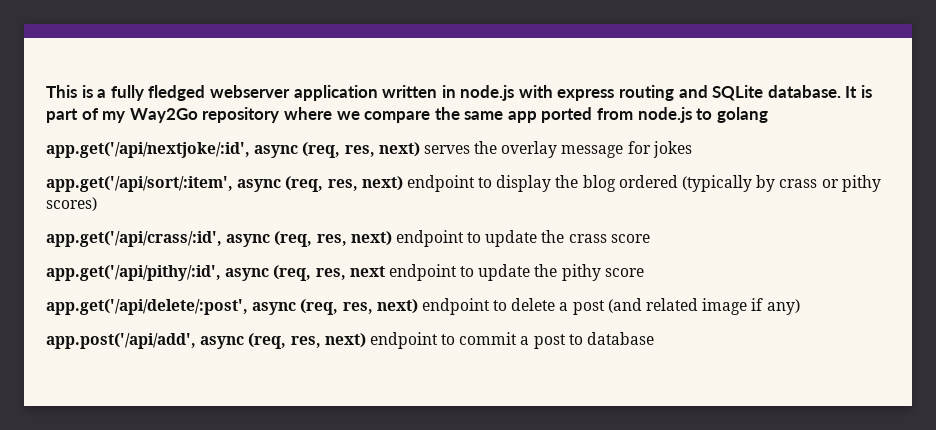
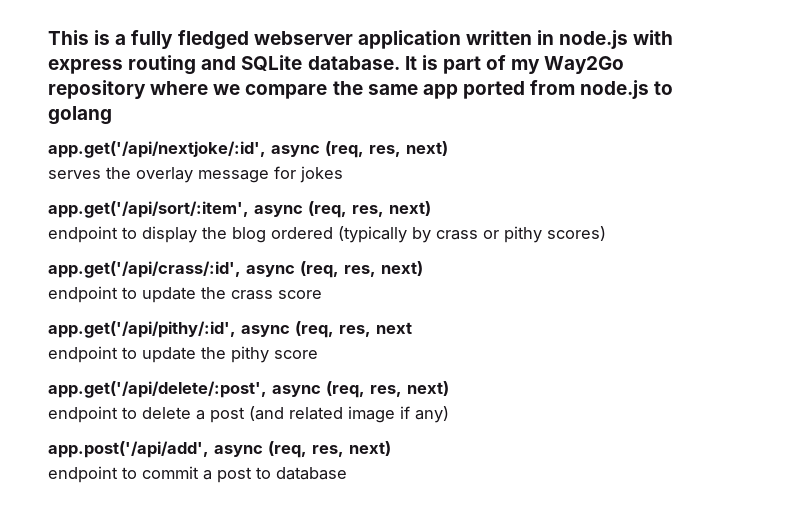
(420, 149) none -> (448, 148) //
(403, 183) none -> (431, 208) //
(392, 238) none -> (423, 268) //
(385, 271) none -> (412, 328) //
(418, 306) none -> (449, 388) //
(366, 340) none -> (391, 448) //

=== Task description ===
Exactly the lines from the one holding "(392, 238) none -> (423, 268) //" through the end of the records above are to be returned, and nothing else.

=== Answer section ===
(392, 238) none -> (423, 268) //
(385, 271) none -> (412, 328) //
(418, 306) none -> (449, 388) //
(366, 340) none -> (391, 448) //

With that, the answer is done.